In order to draw a line under the situation, for recent and future conflicts the Prime Minister should consider these powerful recommendations. The Government should derogate from the European convention on human rights in respect of future overseas armed conflicts, using the mechanism of article 15 of the convention. The Government should revive the armed forces’ Crown immunity from actions in tort during all future “warlike operations” overseas by ministerial Order under the Crown Proceedings (Armed Forces) Act 1987. The Government should take the lead—this is important—in supporting efforts by the International Committee of the Red Cross to strengthen the Geneva conventions on the conditions of modern warfare, which addresses the point made in an early intervention by my hon. Friend the Member for Wealden (Nusrat Ghani). The Government should make an authoritative pronouncement of state policy, declaring the primacy of the Geneva conventions in governing the conduct of British forces on the battlefield.
I am grateful that we are having this debate. Does the hon. Gentleman feel that alongside the conflicts of the past we need to concentrate on the past in Northern Ireland as well? We should also look at a proactive media presence so that we are in front when defending our servicemen, rather than waiting for every case to get to the papers.
The hon. Gentleman is right. I support the plea by my hon. Friend the Member for Aldershot (Sir Gerald Howarth) that incidents such as that of the arrest of Lance Corporal J of the Paras under caution should cease. Society wants a line drawn under such things. We seem to have moved too far towards favouring the actions of our enemies and we do not seem mindful enough of those to whom we owe a great debt.
The recommendations I have just outlined are clearly set out in the report of my hon. Friend the Member for Tonbridge and Malling. It makes it clear that we are not only talking about alleged victims of war crimes, excessive violence in combat or the mistreatment of prisoners. The definition of “lawfare” extends to the ability of the courts to judge the actions of commanders—decisions often taken in the heat of battle and then judged years later by people for whom such circumstances are alien and with the mantle of hindsight.
I go back to my own experience. I got to know well a 19-year-old soldier who, in a tense situation, shot and killed someone contrary to the so-called “yellow card” rules for opening fire. He was convicted for murder. The case has haunted me for 34 years. My worry is that the legal imperialism we have seen in recent years and the existence of organisations such as IHAT will put a dangerous caution in the minds of the sniper of the future. Rather than taking a life to save many, caution prompted by a fear of legal implications might, to quote my right hon. Friend the Member for Mid Sussex,
“put a splint around his trigger finger”.

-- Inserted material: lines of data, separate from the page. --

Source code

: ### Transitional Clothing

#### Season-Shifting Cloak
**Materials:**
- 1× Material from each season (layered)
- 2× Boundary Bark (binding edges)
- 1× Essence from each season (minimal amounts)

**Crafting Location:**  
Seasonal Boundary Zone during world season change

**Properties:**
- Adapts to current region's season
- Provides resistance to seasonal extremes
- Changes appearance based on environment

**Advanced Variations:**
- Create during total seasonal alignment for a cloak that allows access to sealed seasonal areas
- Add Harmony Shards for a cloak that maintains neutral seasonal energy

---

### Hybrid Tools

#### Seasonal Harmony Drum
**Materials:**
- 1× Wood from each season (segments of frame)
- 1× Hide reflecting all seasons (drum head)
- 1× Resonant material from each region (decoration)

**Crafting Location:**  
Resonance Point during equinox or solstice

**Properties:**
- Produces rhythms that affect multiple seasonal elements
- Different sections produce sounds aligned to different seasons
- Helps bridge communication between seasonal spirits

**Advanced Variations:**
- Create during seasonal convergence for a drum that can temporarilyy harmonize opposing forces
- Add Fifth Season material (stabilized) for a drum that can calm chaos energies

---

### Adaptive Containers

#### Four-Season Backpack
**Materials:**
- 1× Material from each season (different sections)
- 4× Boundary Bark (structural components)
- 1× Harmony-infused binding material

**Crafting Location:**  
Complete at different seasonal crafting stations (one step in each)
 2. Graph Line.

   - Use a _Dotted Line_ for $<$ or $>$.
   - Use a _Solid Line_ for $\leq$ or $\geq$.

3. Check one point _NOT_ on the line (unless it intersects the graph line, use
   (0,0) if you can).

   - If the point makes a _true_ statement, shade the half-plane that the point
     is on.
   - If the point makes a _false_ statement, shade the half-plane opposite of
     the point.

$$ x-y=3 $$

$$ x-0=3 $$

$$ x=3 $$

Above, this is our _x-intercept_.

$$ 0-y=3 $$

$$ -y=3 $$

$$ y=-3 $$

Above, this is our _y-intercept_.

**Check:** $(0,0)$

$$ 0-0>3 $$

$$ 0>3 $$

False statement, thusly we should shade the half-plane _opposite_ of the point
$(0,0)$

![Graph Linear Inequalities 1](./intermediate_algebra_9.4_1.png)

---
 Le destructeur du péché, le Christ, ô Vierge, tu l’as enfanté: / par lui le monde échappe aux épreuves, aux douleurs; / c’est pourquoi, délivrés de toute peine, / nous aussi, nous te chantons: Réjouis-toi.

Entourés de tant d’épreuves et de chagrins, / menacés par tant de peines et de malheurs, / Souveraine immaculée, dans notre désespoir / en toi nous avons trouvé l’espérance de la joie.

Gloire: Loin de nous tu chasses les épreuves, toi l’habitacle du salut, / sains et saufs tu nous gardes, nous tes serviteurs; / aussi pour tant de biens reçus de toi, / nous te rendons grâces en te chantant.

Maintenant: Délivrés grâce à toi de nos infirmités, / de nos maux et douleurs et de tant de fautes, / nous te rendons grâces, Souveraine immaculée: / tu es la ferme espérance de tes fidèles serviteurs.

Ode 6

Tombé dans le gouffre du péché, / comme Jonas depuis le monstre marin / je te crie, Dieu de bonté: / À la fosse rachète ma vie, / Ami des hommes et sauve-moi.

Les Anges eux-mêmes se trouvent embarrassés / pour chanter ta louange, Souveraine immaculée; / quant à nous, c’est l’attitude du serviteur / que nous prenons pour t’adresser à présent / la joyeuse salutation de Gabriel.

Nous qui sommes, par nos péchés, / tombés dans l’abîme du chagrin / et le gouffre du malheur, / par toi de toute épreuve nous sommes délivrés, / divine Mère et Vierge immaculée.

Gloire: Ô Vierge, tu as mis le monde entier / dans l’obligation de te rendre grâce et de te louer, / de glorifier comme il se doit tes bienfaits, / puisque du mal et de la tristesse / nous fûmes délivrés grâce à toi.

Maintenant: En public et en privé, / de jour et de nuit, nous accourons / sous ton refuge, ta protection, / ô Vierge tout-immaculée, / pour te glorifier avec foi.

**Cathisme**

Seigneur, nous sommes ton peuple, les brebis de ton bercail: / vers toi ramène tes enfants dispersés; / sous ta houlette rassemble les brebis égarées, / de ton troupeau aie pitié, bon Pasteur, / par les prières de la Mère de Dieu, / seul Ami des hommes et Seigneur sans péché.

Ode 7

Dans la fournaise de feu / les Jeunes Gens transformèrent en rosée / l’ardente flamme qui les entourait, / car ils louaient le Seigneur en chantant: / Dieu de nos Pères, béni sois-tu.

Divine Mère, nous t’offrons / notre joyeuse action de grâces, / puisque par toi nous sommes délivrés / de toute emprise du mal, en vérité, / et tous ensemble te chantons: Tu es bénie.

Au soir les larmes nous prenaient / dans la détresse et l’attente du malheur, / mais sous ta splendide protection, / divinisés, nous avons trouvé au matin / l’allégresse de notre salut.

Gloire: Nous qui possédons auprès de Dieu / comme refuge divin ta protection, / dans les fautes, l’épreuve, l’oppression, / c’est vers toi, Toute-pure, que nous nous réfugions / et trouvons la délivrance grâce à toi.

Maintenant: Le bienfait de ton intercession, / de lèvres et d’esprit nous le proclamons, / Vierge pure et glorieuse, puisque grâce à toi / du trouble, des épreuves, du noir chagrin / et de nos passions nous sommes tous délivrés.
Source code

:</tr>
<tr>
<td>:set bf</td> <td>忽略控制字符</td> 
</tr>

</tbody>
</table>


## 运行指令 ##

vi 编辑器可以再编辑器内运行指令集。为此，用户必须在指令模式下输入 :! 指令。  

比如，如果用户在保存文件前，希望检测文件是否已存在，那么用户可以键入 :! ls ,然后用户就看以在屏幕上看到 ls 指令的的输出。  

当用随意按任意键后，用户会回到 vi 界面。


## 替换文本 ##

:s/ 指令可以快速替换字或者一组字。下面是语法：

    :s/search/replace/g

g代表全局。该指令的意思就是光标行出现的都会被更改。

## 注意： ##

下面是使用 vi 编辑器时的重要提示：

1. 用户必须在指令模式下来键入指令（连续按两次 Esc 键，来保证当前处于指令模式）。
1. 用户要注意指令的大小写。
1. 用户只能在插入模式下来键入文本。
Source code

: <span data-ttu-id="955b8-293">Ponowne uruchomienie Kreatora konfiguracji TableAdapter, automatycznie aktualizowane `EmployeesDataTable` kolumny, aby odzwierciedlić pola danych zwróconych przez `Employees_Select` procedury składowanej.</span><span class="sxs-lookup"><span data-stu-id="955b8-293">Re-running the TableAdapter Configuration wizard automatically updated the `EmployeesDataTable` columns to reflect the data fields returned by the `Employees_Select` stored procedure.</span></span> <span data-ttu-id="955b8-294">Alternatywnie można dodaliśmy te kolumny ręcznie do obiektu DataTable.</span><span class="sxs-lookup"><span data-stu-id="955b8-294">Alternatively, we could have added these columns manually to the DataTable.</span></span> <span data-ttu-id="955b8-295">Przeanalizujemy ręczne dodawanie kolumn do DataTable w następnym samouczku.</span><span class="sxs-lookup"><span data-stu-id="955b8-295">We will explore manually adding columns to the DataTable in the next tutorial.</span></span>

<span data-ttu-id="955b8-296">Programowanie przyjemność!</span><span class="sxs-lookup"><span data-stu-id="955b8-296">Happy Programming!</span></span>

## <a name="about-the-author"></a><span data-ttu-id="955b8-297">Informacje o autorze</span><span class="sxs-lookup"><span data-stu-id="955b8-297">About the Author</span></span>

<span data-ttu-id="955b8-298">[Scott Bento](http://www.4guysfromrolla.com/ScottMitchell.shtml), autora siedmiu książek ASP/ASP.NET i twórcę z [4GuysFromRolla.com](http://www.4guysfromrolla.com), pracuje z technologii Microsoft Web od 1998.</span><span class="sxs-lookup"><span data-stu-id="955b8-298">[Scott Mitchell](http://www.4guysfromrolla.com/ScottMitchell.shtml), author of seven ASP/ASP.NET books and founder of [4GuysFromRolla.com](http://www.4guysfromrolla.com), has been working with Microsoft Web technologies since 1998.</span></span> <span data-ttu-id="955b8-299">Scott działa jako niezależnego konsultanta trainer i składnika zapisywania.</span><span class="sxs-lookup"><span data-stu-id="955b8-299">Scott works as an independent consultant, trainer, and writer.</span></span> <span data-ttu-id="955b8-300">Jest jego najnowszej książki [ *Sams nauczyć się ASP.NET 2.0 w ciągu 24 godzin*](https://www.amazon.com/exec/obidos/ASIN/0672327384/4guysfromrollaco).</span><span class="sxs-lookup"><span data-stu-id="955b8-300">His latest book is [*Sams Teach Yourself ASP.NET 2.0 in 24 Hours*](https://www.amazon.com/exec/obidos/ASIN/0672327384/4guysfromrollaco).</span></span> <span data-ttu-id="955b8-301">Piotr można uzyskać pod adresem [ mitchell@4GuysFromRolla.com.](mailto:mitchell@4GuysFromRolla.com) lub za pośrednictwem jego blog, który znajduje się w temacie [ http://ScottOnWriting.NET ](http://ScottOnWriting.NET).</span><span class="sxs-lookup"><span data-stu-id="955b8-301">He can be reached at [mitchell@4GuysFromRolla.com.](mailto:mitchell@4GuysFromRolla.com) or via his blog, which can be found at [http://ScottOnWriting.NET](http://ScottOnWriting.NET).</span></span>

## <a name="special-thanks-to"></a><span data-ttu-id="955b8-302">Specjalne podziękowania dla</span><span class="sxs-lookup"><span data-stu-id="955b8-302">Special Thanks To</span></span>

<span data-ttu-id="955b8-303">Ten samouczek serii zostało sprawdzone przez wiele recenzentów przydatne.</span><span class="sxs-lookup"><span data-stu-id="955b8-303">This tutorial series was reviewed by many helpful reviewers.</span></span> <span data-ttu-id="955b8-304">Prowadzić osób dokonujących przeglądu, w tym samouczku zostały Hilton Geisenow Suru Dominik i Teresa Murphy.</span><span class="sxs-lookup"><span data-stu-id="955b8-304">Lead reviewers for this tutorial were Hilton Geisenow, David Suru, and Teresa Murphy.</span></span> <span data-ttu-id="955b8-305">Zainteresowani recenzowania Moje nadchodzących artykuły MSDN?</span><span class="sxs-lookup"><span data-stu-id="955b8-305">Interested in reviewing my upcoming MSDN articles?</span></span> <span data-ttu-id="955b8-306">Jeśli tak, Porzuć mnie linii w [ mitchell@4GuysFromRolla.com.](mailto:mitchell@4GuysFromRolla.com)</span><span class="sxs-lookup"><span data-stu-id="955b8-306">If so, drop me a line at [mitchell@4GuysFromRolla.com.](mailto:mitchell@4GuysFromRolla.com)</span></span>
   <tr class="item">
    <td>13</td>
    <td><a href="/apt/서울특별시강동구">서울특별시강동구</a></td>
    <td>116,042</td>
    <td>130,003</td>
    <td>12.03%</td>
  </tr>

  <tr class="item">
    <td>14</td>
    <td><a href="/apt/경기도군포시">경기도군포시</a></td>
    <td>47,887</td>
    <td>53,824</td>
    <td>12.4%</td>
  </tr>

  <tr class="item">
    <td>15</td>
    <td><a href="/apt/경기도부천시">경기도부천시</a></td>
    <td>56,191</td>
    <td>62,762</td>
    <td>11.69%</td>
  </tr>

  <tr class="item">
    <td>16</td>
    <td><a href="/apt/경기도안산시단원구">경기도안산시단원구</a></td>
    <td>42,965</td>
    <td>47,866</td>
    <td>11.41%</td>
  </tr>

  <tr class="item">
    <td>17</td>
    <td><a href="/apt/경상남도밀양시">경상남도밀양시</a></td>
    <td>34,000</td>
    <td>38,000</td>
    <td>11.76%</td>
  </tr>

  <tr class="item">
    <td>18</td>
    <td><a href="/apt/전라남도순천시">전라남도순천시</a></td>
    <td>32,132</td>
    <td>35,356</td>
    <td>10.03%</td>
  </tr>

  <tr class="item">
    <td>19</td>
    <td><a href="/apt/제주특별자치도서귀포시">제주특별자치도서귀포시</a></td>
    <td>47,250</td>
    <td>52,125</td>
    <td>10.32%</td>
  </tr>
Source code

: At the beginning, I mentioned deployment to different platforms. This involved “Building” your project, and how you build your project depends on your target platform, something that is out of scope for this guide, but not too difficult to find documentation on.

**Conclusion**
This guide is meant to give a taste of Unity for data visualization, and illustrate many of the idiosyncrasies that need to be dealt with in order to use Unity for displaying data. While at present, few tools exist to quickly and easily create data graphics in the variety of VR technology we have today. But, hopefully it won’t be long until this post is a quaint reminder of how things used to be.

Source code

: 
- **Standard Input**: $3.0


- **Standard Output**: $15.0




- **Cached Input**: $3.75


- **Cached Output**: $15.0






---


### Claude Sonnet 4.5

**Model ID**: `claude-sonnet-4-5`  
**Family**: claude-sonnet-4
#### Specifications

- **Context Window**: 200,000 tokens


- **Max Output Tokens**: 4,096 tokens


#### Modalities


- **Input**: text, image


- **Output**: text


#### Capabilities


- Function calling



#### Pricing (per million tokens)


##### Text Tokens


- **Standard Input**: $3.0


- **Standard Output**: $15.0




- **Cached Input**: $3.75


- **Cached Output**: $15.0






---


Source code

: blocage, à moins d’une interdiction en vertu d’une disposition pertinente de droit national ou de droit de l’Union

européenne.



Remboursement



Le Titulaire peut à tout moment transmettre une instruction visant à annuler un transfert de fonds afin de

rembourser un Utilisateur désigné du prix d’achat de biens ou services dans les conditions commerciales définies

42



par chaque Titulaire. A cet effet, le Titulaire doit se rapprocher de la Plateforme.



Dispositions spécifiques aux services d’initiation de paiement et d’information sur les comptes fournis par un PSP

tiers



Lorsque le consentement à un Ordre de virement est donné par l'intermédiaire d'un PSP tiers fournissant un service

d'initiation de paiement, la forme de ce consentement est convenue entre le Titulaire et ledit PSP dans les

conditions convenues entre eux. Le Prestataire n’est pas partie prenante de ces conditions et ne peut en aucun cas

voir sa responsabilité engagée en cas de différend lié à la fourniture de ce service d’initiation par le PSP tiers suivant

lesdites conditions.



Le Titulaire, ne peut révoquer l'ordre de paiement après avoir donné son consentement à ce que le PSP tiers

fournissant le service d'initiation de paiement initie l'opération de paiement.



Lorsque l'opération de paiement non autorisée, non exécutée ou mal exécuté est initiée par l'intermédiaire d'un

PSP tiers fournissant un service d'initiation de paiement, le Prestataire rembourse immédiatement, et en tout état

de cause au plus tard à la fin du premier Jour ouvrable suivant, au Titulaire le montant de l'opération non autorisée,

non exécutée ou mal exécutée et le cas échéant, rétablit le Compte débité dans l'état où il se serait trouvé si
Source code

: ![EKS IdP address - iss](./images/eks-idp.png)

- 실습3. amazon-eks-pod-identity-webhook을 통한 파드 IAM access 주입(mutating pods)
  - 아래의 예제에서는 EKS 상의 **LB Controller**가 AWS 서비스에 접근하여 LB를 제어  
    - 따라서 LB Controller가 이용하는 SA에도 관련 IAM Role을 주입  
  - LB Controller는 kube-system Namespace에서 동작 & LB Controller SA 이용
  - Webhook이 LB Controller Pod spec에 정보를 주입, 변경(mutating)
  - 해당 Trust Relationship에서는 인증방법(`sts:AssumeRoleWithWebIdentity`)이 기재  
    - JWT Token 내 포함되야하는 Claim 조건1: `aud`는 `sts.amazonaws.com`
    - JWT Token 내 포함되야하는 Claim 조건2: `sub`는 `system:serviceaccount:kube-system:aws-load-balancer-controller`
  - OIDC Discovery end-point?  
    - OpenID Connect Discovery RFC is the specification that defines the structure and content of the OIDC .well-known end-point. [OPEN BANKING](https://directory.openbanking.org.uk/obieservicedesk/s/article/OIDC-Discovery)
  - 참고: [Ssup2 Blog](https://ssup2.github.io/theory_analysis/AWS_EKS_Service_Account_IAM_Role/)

The analogy extends into every area of war, involving everyone from the most junior soldier just out of training to the most gnarled veteran of a quarter century of expeditionary warfare. The Apache pilot, the mortar platoon commander and the frontline rifleman all need to be governed by the rule of law—but which law? That is the matter that the Minister and the Government must tackle with haste. However despicable we might think the actions of certain lawyers are, they are only responding to circumstances created by Governments past and present. My argument is that the rules we have created put our servicemen and women in greater danger in future. That cannot be right.